Before the debt ceiling debate gets stale, I wanted to clarify one last thought on the subject. I have already begun to spell out what I call a liquidity view of the debt ceiling. Here I begin to put that view into conversation with other perspectives.
Debt ceiling in terms of stock variables
A question that comes up when trying to think about government debt is what exactly to write on the balance sheet. At first it seems like a small question about how to record the transaction, but I think it turns out to be a big question. Outstanding government debt is surely a liability to the government. But the balance sheet should balance, so what corresponds to it on the asset side?
One possibility is to write nothing on the asset side, and instead to allow government debt to be a one-sided transaction. The government borrows, and in this view its promise to repay is credible based on its say-so or fiat, without making reference to any asset position. In this sense the government's counterparty, owners of government debt, are holding something like gold, which also appears to have a one-sided character to it, as it is an asset that is not anyone's liability.
But this is not entirely satisfying: in fact the US Treasury does pay its debts when due. Governments raise money differently than do businesses, but are they really more like gold? One answer is to put some kind of reasonable placeholder on the asset side. I have sometimes chosen to think of this as something like a residual or equity claim on the US public. This reflects two important facts: first, that the Treasury's ability to repay does in the end derive from US incomes; and second, that the government has the power to tax those incomes, but that power is not unlimited, so it is a equity claim.

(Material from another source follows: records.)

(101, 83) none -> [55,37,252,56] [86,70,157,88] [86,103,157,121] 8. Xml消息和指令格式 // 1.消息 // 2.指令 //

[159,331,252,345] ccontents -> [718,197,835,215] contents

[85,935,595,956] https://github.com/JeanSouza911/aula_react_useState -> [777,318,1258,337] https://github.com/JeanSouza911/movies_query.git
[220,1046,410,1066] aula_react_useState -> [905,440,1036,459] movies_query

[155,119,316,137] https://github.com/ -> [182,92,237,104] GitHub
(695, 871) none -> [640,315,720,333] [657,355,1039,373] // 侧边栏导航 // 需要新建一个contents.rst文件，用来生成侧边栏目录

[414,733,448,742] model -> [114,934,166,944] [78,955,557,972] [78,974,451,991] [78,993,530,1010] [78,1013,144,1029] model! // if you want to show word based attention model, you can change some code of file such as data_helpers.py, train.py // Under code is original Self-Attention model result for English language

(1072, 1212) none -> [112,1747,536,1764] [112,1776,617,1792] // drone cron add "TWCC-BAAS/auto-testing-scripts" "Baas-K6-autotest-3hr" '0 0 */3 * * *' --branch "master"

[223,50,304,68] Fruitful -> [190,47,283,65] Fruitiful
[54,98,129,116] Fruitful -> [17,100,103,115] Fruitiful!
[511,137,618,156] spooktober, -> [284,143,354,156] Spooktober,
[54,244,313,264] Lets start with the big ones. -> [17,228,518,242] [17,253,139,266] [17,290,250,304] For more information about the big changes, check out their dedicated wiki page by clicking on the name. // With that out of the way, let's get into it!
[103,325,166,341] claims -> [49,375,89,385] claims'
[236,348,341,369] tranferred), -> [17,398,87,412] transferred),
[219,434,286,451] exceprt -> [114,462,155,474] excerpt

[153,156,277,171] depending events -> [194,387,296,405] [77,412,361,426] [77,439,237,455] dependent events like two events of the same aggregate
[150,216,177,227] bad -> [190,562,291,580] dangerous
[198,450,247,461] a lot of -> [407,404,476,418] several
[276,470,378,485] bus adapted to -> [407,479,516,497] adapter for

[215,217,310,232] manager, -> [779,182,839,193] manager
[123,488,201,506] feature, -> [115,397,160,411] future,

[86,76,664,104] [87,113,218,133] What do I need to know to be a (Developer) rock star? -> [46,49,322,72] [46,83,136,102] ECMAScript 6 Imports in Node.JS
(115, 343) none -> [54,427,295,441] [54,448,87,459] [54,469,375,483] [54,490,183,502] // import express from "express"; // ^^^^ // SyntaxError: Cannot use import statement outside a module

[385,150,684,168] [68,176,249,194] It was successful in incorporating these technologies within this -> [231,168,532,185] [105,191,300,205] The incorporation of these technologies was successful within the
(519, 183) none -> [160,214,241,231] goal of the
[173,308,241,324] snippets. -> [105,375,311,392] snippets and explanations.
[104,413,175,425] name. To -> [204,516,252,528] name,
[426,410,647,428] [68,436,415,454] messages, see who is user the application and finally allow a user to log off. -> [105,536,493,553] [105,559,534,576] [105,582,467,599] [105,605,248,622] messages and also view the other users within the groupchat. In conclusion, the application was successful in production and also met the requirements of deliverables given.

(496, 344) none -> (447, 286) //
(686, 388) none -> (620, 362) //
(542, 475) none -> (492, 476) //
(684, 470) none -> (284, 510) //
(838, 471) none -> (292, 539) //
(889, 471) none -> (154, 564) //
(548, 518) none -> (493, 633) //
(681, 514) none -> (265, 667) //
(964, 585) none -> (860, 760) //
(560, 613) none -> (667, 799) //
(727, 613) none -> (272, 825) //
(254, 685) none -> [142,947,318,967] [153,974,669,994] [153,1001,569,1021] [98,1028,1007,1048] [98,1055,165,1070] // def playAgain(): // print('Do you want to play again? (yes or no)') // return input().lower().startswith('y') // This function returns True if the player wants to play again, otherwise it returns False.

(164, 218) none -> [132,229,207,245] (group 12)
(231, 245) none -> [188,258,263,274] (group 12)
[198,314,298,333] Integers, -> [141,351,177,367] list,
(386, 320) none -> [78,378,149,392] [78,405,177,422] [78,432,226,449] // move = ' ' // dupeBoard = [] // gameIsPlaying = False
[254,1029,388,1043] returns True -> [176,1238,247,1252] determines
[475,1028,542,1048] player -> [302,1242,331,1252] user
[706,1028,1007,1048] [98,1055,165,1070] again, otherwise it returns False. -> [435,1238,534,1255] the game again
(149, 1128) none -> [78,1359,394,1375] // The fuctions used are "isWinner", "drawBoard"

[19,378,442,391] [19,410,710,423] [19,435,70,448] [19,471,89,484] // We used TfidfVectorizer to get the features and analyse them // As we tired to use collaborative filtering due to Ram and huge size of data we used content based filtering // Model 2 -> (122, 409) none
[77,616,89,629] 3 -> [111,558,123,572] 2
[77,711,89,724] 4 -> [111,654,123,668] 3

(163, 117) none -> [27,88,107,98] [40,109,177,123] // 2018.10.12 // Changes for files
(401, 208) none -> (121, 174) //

Viewed in this way, the debt ceiling (if we choose to take it seriously rather than purely as political theater) codifies a concern about the amount of outstanding debt relative to the value of the Treasury's equity claim on the US public. More generally, such concerns are framed around stock concepts: variables with an instantaneous value, like the Treasury's debt outstanding relative to the ceiling, or like a contingent equity claim. The balance sheet, at a particular moment in time, is the place for such variables.
Debt ceiling in terms of flow variables
The liquidity view, by contrast, is framed around flow concepts: variables whose value is measured over an interval, like the Treasury's payment commitments over the next six weeks, or the flow of tax receipts over the course of a year. Expressed in flows rather than stocks, the debt ceiling is a more precise problem: to keep its cash commitments, the Treasury needs to raise funds. Having exhausted all other sources, it needs to borrow. If it cannot borrow, the Treasury cannot keep its cash commitments and so some people will not get paid.
In the stocks view, there is a question about what balances the issuance of new Treasury debt: maybe an abstract equity claim, collectible through taxation, maybe taxing authority itself, maybe nothing at all. In the flows view, there is no such ambiguity. Issuing debt is a source of funds, and the Treasury's cash payments (transfer payments, salaries of government employees, debt service) are the use of funds.
As this cash-flow statement shows, stocks and flows are related to one another. Here, an increase in liabilities is the source of funds for the Treasury's normal payment obligations. This issue of stock–flow consistency is frequently raised as an argument against the debt ceiling. Plans for the flow of spending and for the flow of taxation have already been made, the argument goes, and the difference between them, the budget deficit, will therefore have to be financed. If Congress approves the spending but not the borrowing, then Congress is being logically inconsistent.
I cannot really disagree. But the fact remains that the debt ceiling is a law that appears to bind the Treasury Secretary. Congress is required first to choose the flows, then to approve the stocks. Yes, the changes in stocks are a mechanical consequence of the flows. But the approval must be given separately, and is not guaranteed. Maybe in December it will not be forthcoming.
Why the flow view is more helpful
We might summarize the two views like this:
Debates about the debt ceiling can be understood as a contest between the solvency and liquidity views. But why should we prefer the liquidity view to the solvency view? Thinking about stock variables here leads, I think, to bottomless questions about inside money and outside money, about how the debt ceiling is nonsensical, about procedural gimmicks to circumvent the limit.
It is only the liquidity view that has any purchase on the unfolding of events. Yellen's plea to Congress, for example, is based on flow concerns. With a binding debt ceiling, the Treasury Secretary argued, the US government would reach a point where it was unable to pay its obligations. Those were the considerations that created the October 18 deadline and which prompted the actions that led to the current reprieve.
In the end, perhaps the question has been given the wrong name. It is not really about how much borrowing is too much, but rather about whether payments will be made as promised. It's not a ceiling that contains a rise, but a faucet that regulates a flow.